Working data below:

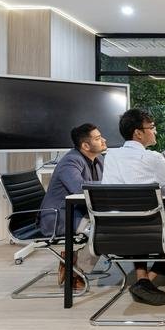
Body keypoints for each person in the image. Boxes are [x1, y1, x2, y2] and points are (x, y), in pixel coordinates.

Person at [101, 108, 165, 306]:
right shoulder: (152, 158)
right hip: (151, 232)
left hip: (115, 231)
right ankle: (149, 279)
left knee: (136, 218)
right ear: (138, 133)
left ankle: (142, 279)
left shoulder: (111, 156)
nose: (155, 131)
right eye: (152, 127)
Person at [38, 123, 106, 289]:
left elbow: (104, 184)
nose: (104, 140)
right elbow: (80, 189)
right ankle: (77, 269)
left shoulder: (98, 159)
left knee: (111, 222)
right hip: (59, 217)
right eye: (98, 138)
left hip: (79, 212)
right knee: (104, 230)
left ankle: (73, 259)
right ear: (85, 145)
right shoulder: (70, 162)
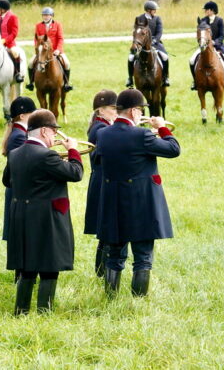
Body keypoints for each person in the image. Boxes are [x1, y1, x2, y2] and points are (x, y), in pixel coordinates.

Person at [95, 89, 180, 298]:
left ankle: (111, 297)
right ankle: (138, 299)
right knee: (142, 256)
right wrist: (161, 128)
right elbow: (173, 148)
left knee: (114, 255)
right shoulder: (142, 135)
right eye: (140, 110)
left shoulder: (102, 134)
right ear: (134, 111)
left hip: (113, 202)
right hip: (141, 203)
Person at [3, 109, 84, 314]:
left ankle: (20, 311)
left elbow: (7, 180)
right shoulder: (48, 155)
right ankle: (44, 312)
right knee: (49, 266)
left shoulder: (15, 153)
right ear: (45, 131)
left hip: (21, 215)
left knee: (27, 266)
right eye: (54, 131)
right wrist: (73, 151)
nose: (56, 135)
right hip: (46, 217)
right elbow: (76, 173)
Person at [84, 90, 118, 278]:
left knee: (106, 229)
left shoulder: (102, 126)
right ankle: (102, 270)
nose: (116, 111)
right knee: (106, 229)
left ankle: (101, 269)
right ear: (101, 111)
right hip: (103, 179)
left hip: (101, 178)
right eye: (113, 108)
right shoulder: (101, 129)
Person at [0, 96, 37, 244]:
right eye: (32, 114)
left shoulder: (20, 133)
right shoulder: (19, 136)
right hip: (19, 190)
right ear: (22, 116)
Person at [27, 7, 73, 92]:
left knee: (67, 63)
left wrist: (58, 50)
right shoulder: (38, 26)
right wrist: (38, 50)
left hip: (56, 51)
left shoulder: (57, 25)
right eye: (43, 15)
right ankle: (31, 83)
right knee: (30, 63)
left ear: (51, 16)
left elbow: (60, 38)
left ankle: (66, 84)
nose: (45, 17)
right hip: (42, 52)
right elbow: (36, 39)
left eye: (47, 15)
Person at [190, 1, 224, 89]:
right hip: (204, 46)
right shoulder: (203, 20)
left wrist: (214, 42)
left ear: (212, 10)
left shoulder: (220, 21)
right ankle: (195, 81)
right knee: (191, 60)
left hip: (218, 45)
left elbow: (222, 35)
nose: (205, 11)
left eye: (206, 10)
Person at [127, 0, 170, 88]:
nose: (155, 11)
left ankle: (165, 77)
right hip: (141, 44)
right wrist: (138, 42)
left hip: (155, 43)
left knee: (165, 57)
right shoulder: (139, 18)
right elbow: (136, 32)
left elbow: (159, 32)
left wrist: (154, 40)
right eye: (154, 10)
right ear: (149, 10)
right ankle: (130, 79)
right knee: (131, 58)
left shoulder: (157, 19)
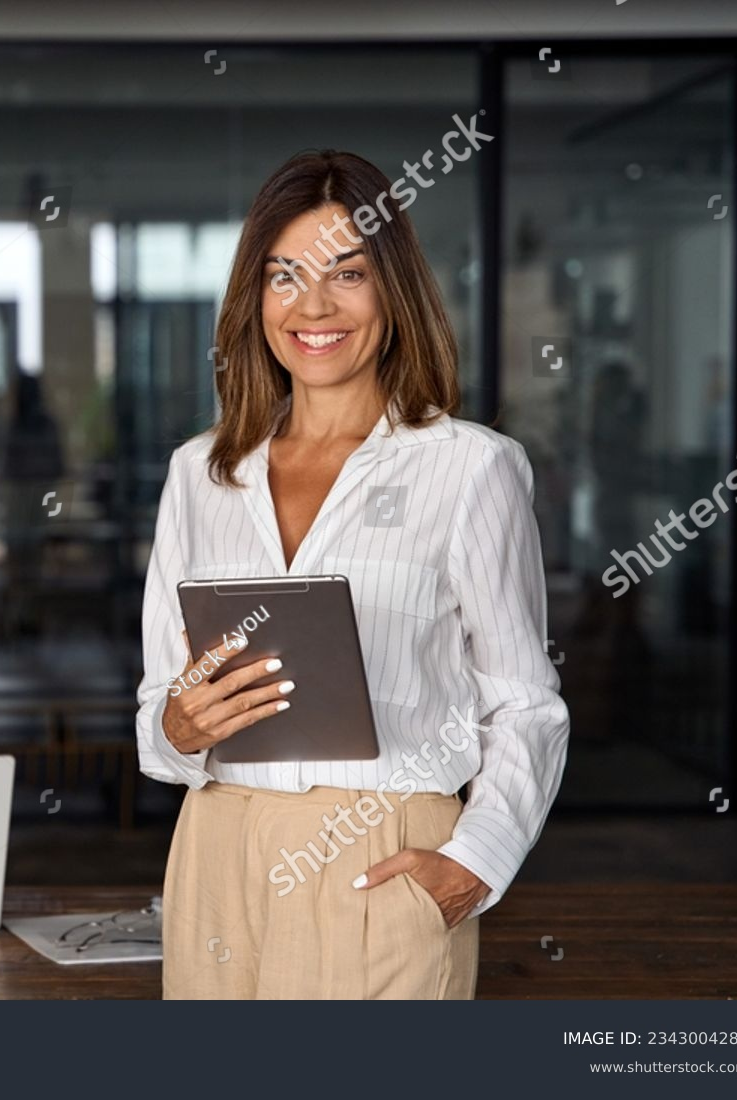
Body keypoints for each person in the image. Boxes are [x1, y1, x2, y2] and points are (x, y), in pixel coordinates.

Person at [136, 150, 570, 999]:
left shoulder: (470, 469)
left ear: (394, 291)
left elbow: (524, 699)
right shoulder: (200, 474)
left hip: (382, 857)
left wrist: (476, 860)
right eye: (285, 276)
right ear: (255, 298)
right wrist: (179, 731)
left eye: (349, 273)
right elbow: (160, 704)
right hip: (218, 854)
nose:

End of Working data.

> [Exercise prompt] The response consists of the data above printed line for line, with no pictures.

> [Response to the task]
Body keypoints for each person in the image. Boxes are [x1, y1, x2, y2] and points are (x, y), in pixel coordinates.

Person at [101, 108, 165, 306]:
right shoulder: (152, 158)
right hip: (151, 232)
left hip: (115, 231)
right ankle: (149, 279)
left knee: (136, 218)
right ear: (138, 133)
left ankle: (142, 279)
left shoulder: (111, 156)
nose: (155, 131)
right eye: (152, 127)
Person at [38, 123, 106, 289]:
left elbow: (104, 184)
nose: (104, 140)
right elbow: (80, 189)
right ankle: (77, 269)
left shoulder: (98, 159)
left knee: (111, 222)
right hip: (59, 217)
right eye: (98, 138)
left hip: (79, 212)
right knee: (104, 230)
left ankle: (73, 259)
right ear: (85, 145)
right shoulder: (70, 162)
Body keypoints for each person in the image. Boxes are [x1, y1, x2, y2] and points are (x, y), in pixel coordinates.

Person at [95, 89, 180, 298]:
left ankle: (111, 297)
right ankle: (138, 299)
right knee: (142, 256)
right wrist: (161, 128)
right elbow: (173, 148)
left knee: (114, 255)
right shoulder: (142, 135)
right eye: (140, 110)
left shoulder: (102, 134)
right ear: (134, 111)
left hip: (113, 202)
right hip: (141, 203)
Person at [3, 109, 84, 314]:
left ankle: (20, 311)
left elbow: (7, 180)
right shoulder: (48, 155)
right ankle: (44, 312)
right knee: (49, 266)
left shoulder: (15, 153)
right ear: (45, 131)
left hip: (21, 215)
left knee: (27, 266)
right eye: (54, 131)
right wrist: (73, 151)
nose: (56, 135)
right hip: (46, 217)
right elbow: (76, 173)
Person at [84, 90, 118, 278]:
left knee: (106, 229)
left shoulder: (102, 126)
right ankle: (102, 270)
nose: (116, 111)
right knee: (106, 229)
left ankle: (101, 269)
right ear: (101, 111)
right hip: (103, 179)
left hip: (101, 178)
right eye: (113, 108)
right shoulder: (101, 129)
Person at [0, 96, 37, 244]:
right eye: (32, 114)
left shoulder: (20, 133)
right shoulder: (19, 136)
right hip: (19, 190)
right ear: (22, 116)
Person at [27, 7, 73, 92]:
left knee: (67, 63)
left wrist: (58, 50)
right shoulder: (38, 26)
right wrist: (38, 50)
left hip: (56, 51)
left shoulder: (57, 25)
right eye: (43, 15)
right ankle: (31, 83)
right knee: (30, 63)
left ear: (51, 16)
left elbow: (60, 38)
left ankle: (66, 84)
nose: (45, 17)
right hip: (42, 52)
right elbow: (36, 39)
left eye: (47, 15)
Person at [190, 1, 224, 89]:
right hip: (204, 46)
right shoulder: (203, 20)
left wrist: (214, 42)
left ear: (212, 10)
left shoulder: (220, 21)
right ankle: (195, 81)
right knee: (191, 60)
left hip: (218, 45)
left elbow: (222, 35)
nose: (205, 11)
left eye: (206, 10)
Person at [127, 0, 170, 88]:
nose: (155, 11)
left ankle: (165, 77)
right hip: (141, 44)
right wrist: (138, 42)
left hip: (155, 43)
left knee: (165, 57)
right shoulder: (139, 18)
right elbow: (136, 32)
left elbow: (159, 32)
left wrist: (154, 40)
right eye: (154, 10)
right ear: (149, 10)
right ankle: (130, 79)
right knee: (131, 58)
left shoulder: (157, 19)
Body keypoints for each person in the image. Boxes are [x1, y1, x2, y2] and points are (x, y), in pixel coordinates.

Person at [136, 150, 570, 999]:
left shoulder: (470, 469)
left ear: (394, 291)
left elbow: (524, 699)
right shoulder: (200, 474)
left hip: (382, 857)
left wrist: (476, 860)
right eye: (285, 276)
right ear: (255, 298)
right wrist: (179, 731)
left eye: (349, 273)
right elbow: (160, 704)
right hip: (218, 854)
nose:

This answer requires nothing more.